# A symmetric real matrix with all diagonal entries unspecified can be completed to be positive semidefinite

In my matrix theory studies I recently came across the following problem:

Let $A$ be a square real partial matrix (some entries are unspecified), with all diagonal entries unspecified, and we have the following symmetry $a_{ij} = a_{ji}$ for all indices $1\leq i\neq j \leq n$ whenever both entries are specified, or that both entries are unspecified. We are asked to show that this matrix can be completed (meaning that we can find real numbers to substitute) for the unspecified entries such that $A$ is real symmetric positive semidefinite.

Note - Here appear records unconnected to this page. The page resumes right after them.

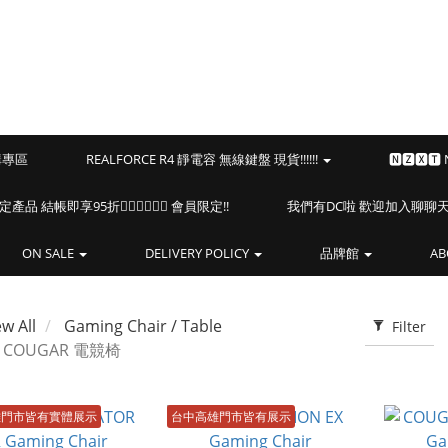
預購專區
REALFORCE R4 靜電容 無線鍵盤 現貨!!!!!!
🅽🆉🆇🆃
海盜船指定產品 結帳即享95折🏴‍☠️🏴‍☠️🏴‍☠️ 會員限定!!
我們有DC啦 歡迎加入聊聊天⎝(
ON SALE
DELIVERY POLICY
品牌館
AB
ew All
Gaming Chair / Table
Filter
COUGAR 電競椅
雄門市皆有實體展示
台中高雄門市皆有展示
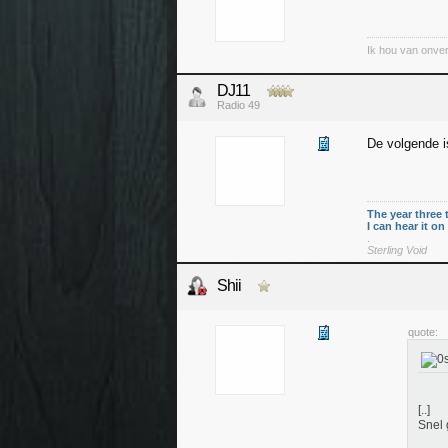
Ik hou van onver
DJ11
Radio 49
De volgende i
The year three 
I can hear it o
.
Sterling Void
Shii
quote:
[..]
Snel 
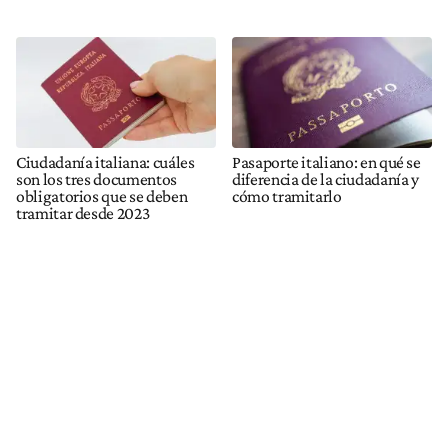
Ciudadanía italiana: cuáles
Pasaporte italiano: en qué se
son los tres documentos
diferencia de la ciudadanía y
obligatorios que se deben
cómo tramitarlo
tramitar desde 2023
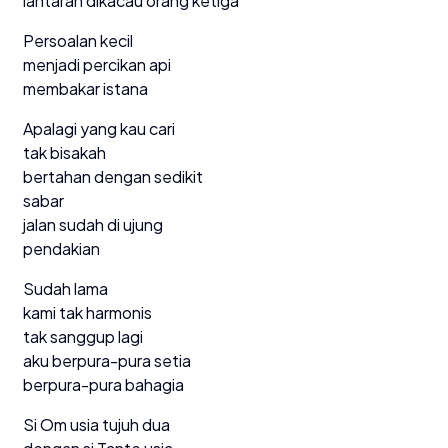
lantaran dikacau orang ketiga
Persoalan kecil
menjadi percikan api
membakar istana
Apalagi yang kau cari
tak bisakah
bertahan dengan sedikit
sabar
jalan sudah di ujung
pendakian
Sudah lama
kami tak harmonis
tak sanggup lagi
aku berpura-pura setia
berpura-pura bahagia
Si Om usia tujuh dua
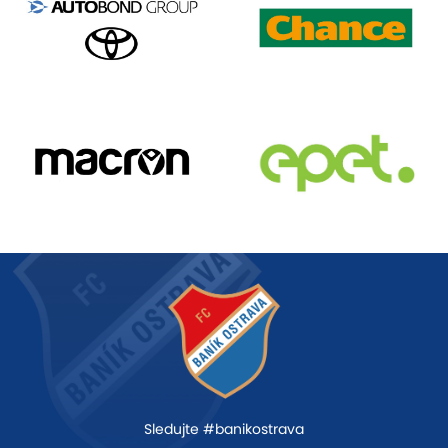
Sledujte #banikostrava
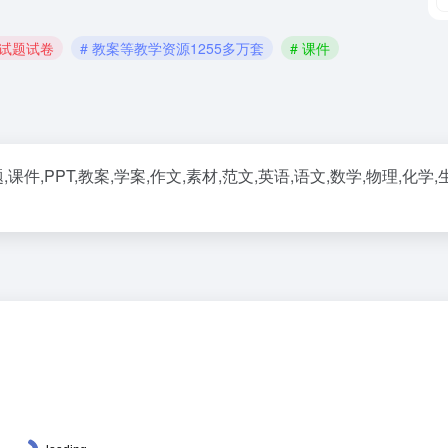
有试题试卷
# 教案等教学资源1255多万套
# 课件
课件,PPT,教案,学案,作文,素材,范文,英语,语文,数学,物理,化学,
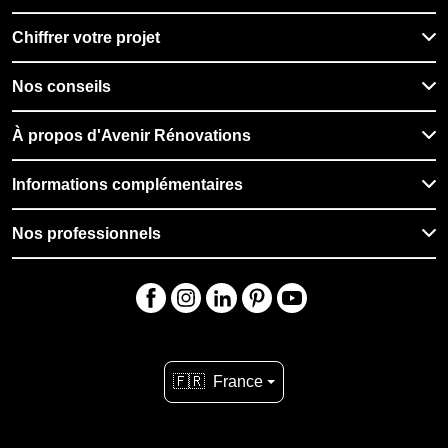
Chiffrer votre projet
Nos conseils
À propos d'Avenir Rénovations
Informations complémentaires
Nos professionnels
🇫🇷
France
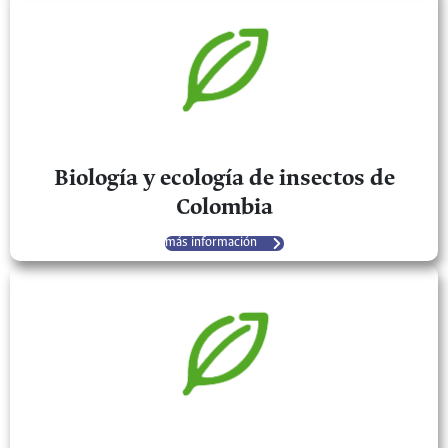
Biología y ecología de insectos de
Colombia
más información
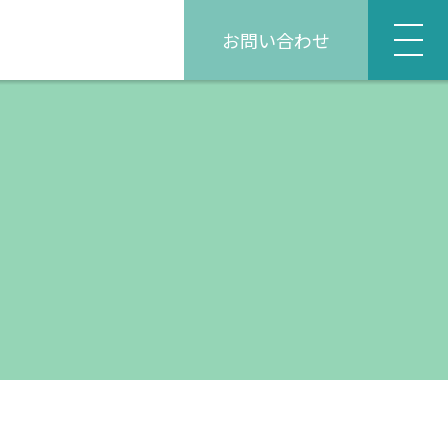
お問い合わせ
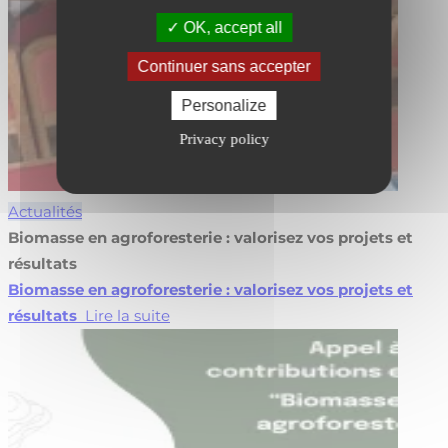
OK, accept all
Continuer sans accepter
Personalize
Privacy policy
Actualités
Biomasse en agroforesterie : valorisez vos projets et
résultats
Biomasse en agroforesterie : valorisez vos projets et
résultats
Lire la suite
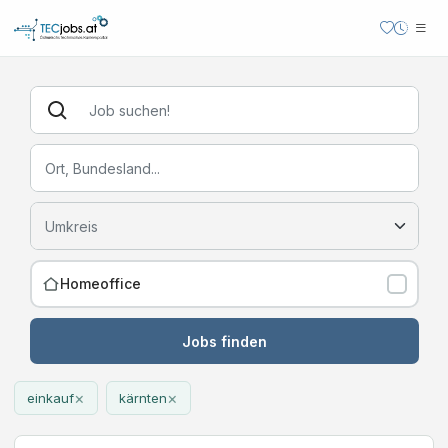
Homeoffice
Jobs finden
×
×
einkauf
kärnten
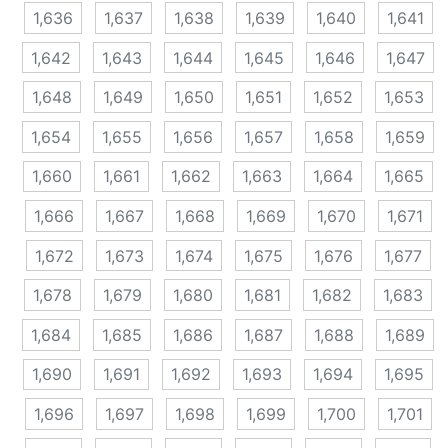
1,636
1,637
1,638
1,639
1,640
1,641
1,642
1,643
1,644
1,645
1,646
1,647
1,648
1,649
1,650
1,651
1,652
1,653
1,654
1,655
1,656
1,657
1,658
1,659
1,660
1,661
1,662
1,663
1,664
1,665
1,666
1,667
1,668
1,669
1,670
1,671
1,672
1,673
1,674
1,675
1,676
1,677
1,678
1,679
1,680
1,681
1,682
1,683
1,684
1,685
1,686
1,687
1,688
1,689
1,690
1,691
1,692
1,693
1,694
1,695
1,696
1,697
1,698
1,699
1,700
1,701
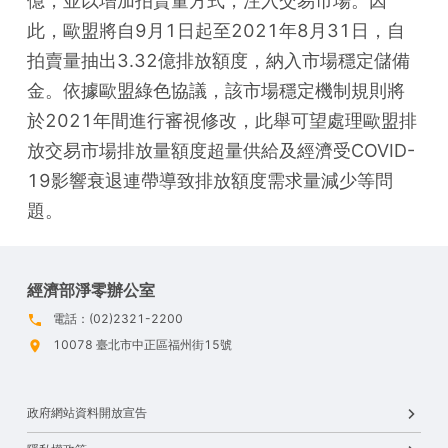
億，並以增加拍賣量方式，注入交易市場。因
此，歐盟將自9月1日起至2021年8月31日，自
拍賣量抽出3.32億排放額度，納入市場穩定儲備
金。依據歐盟綠色協議，該市場穩定機制規則將
於2021年間進行審視修改，此舉可望處理歐盟排
放交易市場排放量額度超量供給及經濟受COVID-
19影響衰退連帶導致排放額度需求量減少等問
題。
經濟部淨零辦公室
電話：(02)2321-2200
10078 臺北市中正區福州街15號
政府網站資料開放宣告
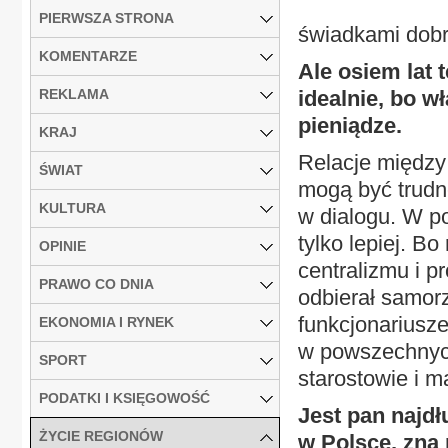
PIERWSZA STRONA
świadkami dobr
KOMENTARZE
Ale osiem lat
REKLAMA
idealnie, bo w
pieniądze.
KRAJ
Relacje między
ŚWIAT
mogą być trudne
KULTURA
w dialogu. W p
tylko lepiej. B
OPINIE
centralizmu i p
PRAWO CO DNIA
odbierał samor
funkcjonariusze 
EKONOMIA I RYNEK
w powszechnych
SPORT
starostowie i m
PODATKI I KSIĘGOWOŚĆ
Jest pan najd
ŻYCIE REGIONÓW
w Polsce, zna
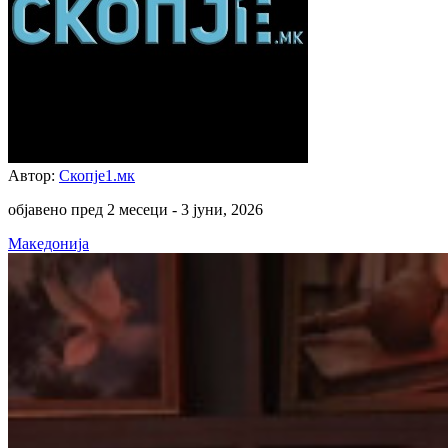
Автор:
Скопје1.мк
објавено пред 2 месеци -
3 јуни, 2026
Македонија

I really have no idea how to solve this, I thought about using an alternative characterization for positive semidefinite matrices like such a matrix being the Gram matrix of some n vectors in an inner product space, but I really have no idea how to proceed with this and I certainly need help.

• 1. A symmetric matrix is positive semidefinite if and only if it has nonnegative eigenvalues. 2. Gerschgorin's theorem. – Ian Oct 17 '16 at 20:27

Let $A_0$ be the matrix $A$ in the case where all the missing entries are all equal to zero. Since $A_0$ is symmetric and real, its eigenvalues are real. Let $\lambda_1\leq\lambda_2\leq\cdots\lambda_n$ be the eigenvalues of $A_0$. If we know let $$A=A_0+(1-\lambda_1)I,$$ it is a symmetric real matrix with eigenvalues $$1\leq1+\lambda_2-\lambda_1\leq1+\lambda_3-\lambda_1\leq\cdots\leq1+\lambda_n-\lambda_1.$$ As all the eigenvalues of $A$ are positive, and it is real and symmetric, we have that $A$ is positive-definite.